## [The task]
Apart from the pictures, the listing is to be returned exactly.
- Opening Delimiter -
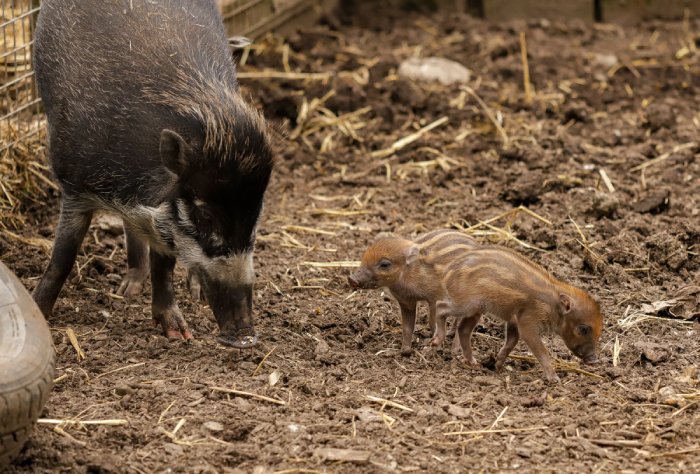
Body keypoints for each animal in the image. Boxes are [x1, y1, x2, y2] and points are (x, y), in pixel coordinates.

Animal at [32, 0, 274, 348]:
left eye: (256, 215)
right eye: (204, 214)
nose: (246, 337)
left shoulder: (163, 219)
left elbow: (165, 266)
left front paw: (179, 334)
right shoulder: (75, 185)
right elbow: (62, 258)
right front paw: (38, 312)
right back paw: (127, 290)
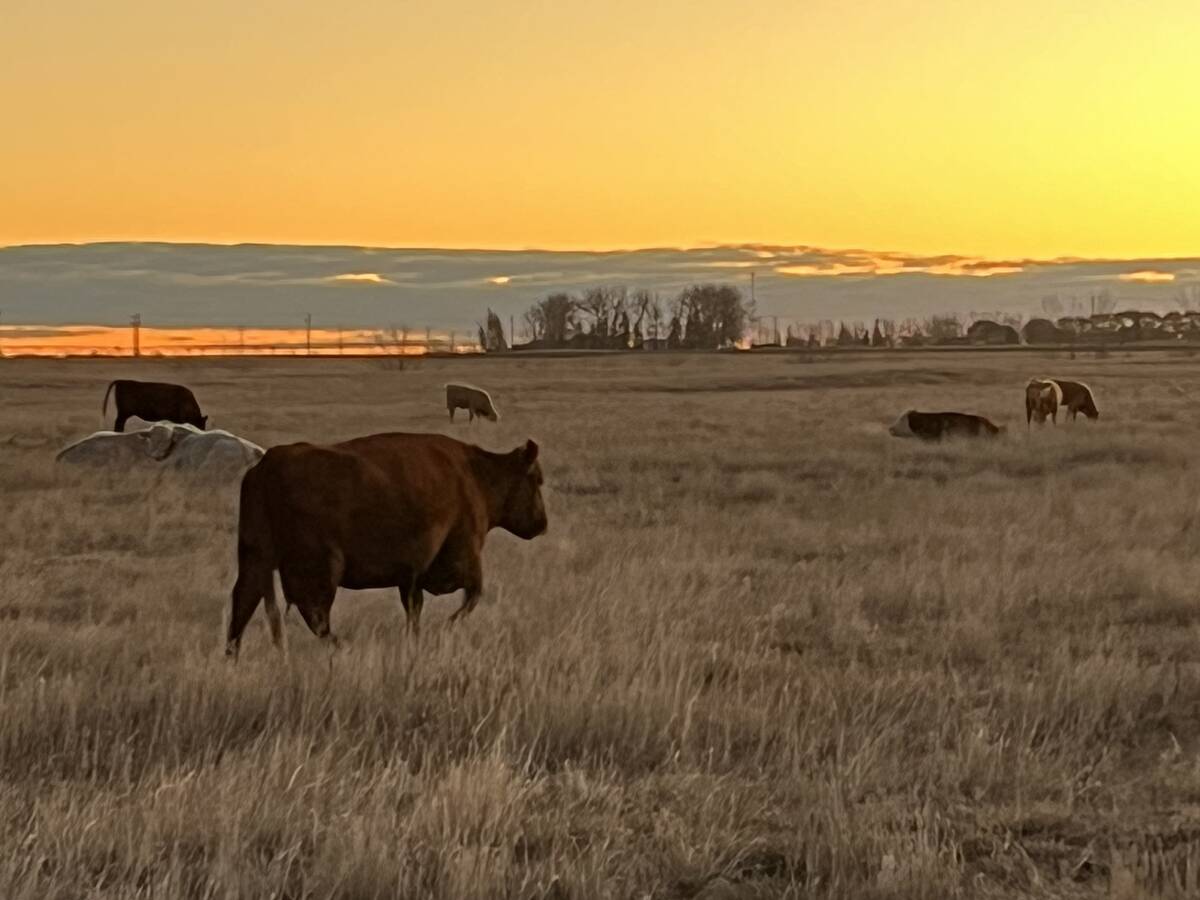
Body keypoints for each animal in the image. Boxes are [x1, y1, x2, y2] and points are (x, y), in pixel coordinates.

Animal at [225, 432, 547, 657]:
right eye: (536, 480)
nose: (542, 523)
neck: (477, 474)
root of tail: (267, 466)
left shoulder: (411, 577)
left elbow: (415, 611)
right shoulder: (465, 558)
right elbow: (471, 597)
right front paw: (443, 630)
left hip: (255, 558)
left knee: (244, 601)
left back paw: (232, 656)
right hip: (322, 567)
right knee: (315, 615)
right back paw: (343, 647)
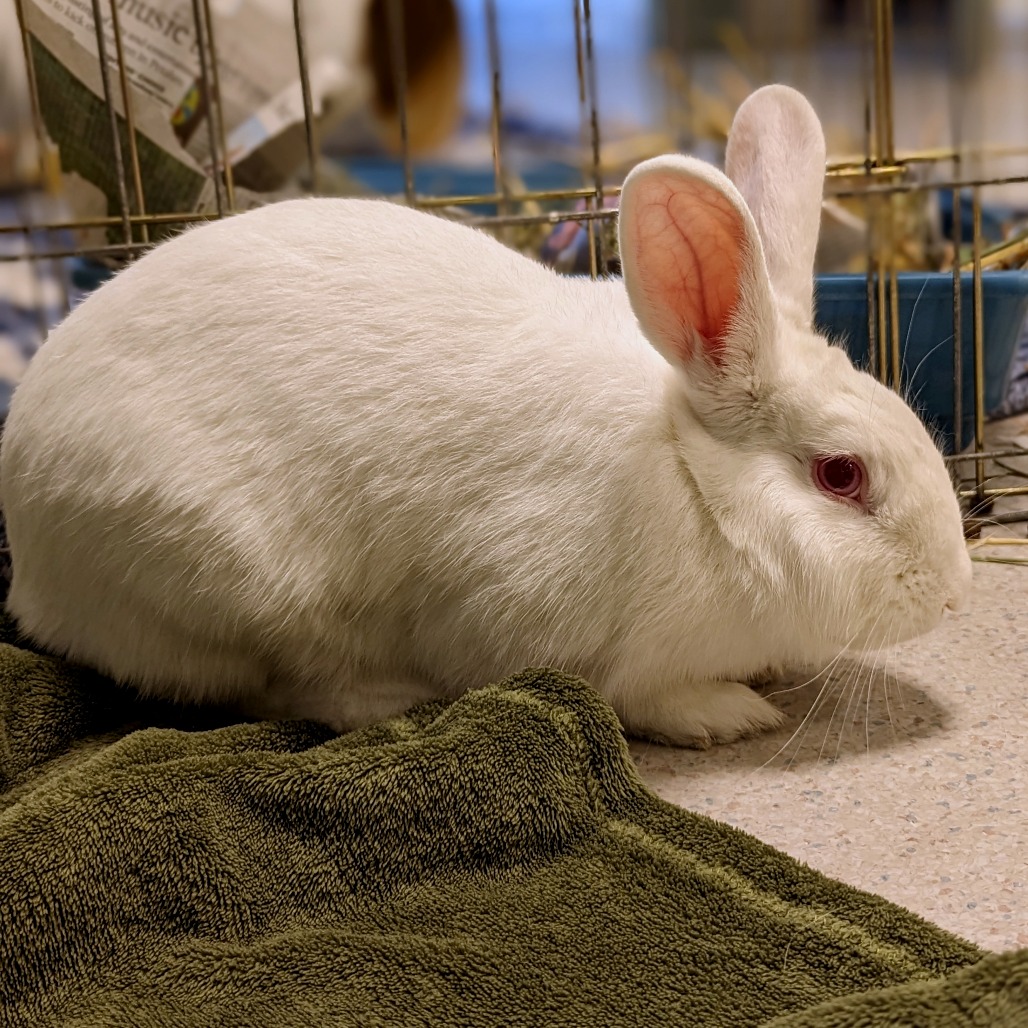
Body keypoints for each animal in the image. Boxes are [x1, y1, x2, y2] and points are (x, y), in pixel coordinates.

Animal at [0, 84, 972, 747]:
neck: (695, 485)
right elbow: (637, 694)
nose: (953, 592)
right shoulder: (545, 626)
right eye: (841, 475)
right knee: (270, 692)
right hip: (231, 584)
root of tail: (32, 571)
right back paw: (390, 698)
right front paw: (727, 713)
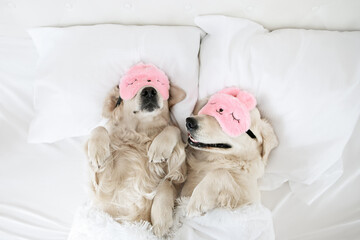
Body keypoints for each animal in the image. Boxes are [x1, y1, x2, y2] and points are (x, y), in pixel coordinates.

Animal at [84, 63, 186, 236]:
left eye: (158, 82)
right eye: (132, 83)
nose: (149, 91)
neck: (140, 130)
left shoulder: (178, 175)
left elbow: (174, 129)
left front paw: (161, 219)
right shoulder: (104, 180)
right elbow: (100, 128)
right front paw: (98, 151)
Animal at [180, 86, 278, 218]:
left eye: (234, 120)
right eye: (211, 106)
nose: (190, 122)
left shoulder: (250, 200)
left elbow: (220, 172)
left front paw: (199, 199)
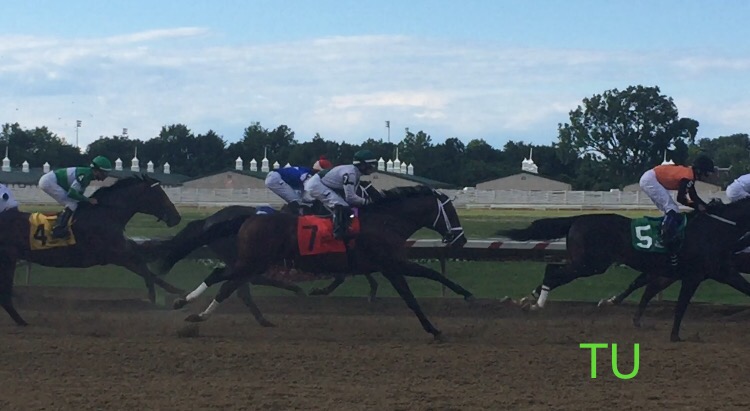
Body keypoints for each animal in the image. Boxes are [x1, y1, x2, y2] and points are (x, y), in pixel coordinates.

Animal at [0, 175, 184, 326]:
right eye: (159, 195)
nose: (177, 217)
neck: (106, 214)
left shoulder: (123, 250)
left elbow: (146, 266)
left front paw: (173, 291)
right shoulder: (117, 255)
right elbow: (144, 269)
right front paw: (161, 294)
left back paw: (21, 320)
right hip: (8, 259)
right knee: (5, 296)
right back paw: (22, 321)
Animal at [173, 187, 472, 342]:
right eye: (450, 211)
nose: (461, 240)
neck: (386, 221)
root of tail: (249, 217)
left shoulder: (384, 265)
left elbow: (430, 276)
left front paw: (463, 295)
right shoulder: (391, 264)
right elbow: (414, 293)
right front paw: (436, 327)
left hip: (252, 261)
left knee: (227, 282)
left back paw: (192, 311)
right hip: (251, 261)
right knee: (223, 279)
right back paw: (188, 307)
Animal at [502, 199, 750, 342]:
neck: (715, 229)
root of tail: (579, 219)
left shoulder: (716, 272)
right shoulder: (695, 275)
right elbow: (680, 306)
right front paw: (675, 336)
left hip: (586, 263)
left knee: (553, 269)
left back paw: (528, 299)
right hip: (589, 264)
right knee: (553, 272)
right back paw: (536, 304)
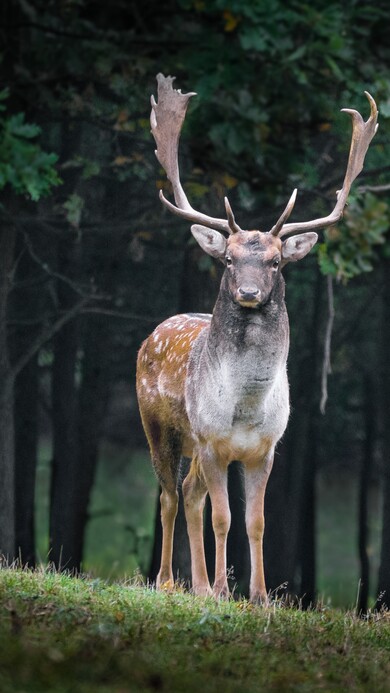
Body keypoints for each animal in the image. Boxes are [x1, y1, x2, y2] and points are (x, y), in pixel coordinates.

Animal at [137, 75, 378, 604]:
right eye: (228, 259)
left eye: (275, 261)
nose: (248, 292)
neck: (245, 407)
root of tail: (153, 334)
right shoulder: (211, 441)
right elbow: (223, 518)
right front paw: (223, 590)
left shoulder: (265, 449)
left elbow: (256, 521)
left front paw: (260, 595)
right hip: (159, 426)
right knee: (168, 495)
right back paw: (169, 581)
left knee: (189, 494)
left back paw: (197, 585)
- Closing Delimiter -
## [Answer area]
Body keypoints for each animal in the image. Boxes are [x1, y1, x2, y2] and points are (x, y), in pixel coordinates.

Animal at [32, 0, 274, 348]:
left eye: (256, 215)
right eye: (204, 214)
nose: (246, 337)
left shoulder: (163, 219)
left elbow: (165, 266)
left front paw: (179, 334)
right shoulder: (75, 185)
right elbow: (62, 258)
right front paw: (38, 312)
right back paw: (127, 290)
Body keypoints for each animal in the image. Boxes are [x1, y1, x2, y2] and points are (x, y), in pixel coordinates.

Animal at [225, 432, 547, 657]:
right eye: (536, 480)
nose: (542, 523)
neck: (477, 474)
root of tail: (267, 466)
left shoulder: (411, 577)
left elbow: (415, 611)
right shoulder: (465, 558)
right elbow: (471, 597)
right front paw: (443, 630)
left hip: (255, 558)
left knee: (244, 601)
left back paw: (232, 656)
right hip: (322, 567)
right knee: (315, 615)
right back paw: (343, 647)
Body keypoints for each animal in the image. Boxes are [x1, y1, x2, y2] and points are (x, y), in pixel coordinates.

Animal at [0, 84, 972, 747]:
neck: (695, 485)
right elbow: (637, 694)
nose: (953, 592)
right shoulder: (545, 626)
right eye: (841, 475)
right knee: (270, 692)
right hip: (231, 584)
root of tail: (32, 571)
right back paw: (390, 698)
right front paw: (727, 713)
Body keypoints for each animal in the image. Boxes are [x1, y1, x2, y2] and points are (x, y), in pixel coordinates.

Animal at [84, 63, 186, 236]:
left eye: (158, 82)
right eye: (132, 83)
nose: (149, 91)
neck: (140, 130)
left shoulder: (178, 175)
left elbow: (174, 129)
left front paw: (161, 219)
right shoulder: (104, 180)
right elbow: (100, 128)
right front paw: (98, 151)
Animal at [180, 86, 278, 218]:
left eye: (234, 120)
right eye: (211, 106)
nose: (190, 122)
left shoulder: (250, 200)
left elbow: (220, 172)
left front paw: (199, 199)
Body keypoints for each animal in the image. Boxes are [x1, y1, x2, y2] and points are (x, y), in pixel coordinates.

Animal at [0, 175, 184, 326]:
right eye: (159, 195)
nose: (177, 217)
neck: (106, 214)
left shoulder: (123, 250)
left elbow: (146, 266)
left front paw: (173, 291)
right shoulder: (117, 255)
right elbow: (144, 269)
right front paw: (161, 294)
left back paw: (21, 320)
right hip: (8, 259)
right knee: (5, 296)
right back paw: (22, 321)
Animal at [173, 187, 472, 342]:
right eye: (450, 211)
nose: (461, 240)
neck: (386, 221)
root of tail: (249, 217)
left shoulder: (384, 265)
left elbow: (430, 276)
left front paw: (463, 295)
right shoulder: (391, 264)
right elbow: (414, 293)
right front paw: (436, 327)
left hip: (252, 261)
left knee: (227, 282)
left back paw: (192, 311)
right hip: (251, 261)
right knee: (223, 279)
right back paw: (188, 307)
Animal at [502, 199, 750, 342]:
neck: (715, 229)
root of tail: (579, 219)
left shoulder: (716, 272)
right shoulder: (695, 275)
right elbow: (680, 306)
right front paw: (675, 336)
left hip: (586, 263)
left knee: (553, 269)
left back paw: (528, 299)
right hip: (589, 264)
right knee: (553, 272)
right back paw: (536, 304)
Body keypoints for each animal in the image. Boxes are [x1, y1, x2, y2] and points are (x, y), in pixel coordinates.

Animal at [137, 75, 378, 604]:
right eye: (228, 259)
left eye: (275, 261)
nose: (248, 292)
neck: (245, 407)
root of tail: (153, 334)
right shoulder: (211, 441)
right elbow: (223, 518)
right front paw: (223, 590)
left shoulder: (265, 449)
left elbow: (256, 521)
left front paw: (260, 595)
right hip: (159, 426)
right knee: (168, 495)
right back paw: (169, 581)
left knee: (189, 494)
left back paw: (197, 585)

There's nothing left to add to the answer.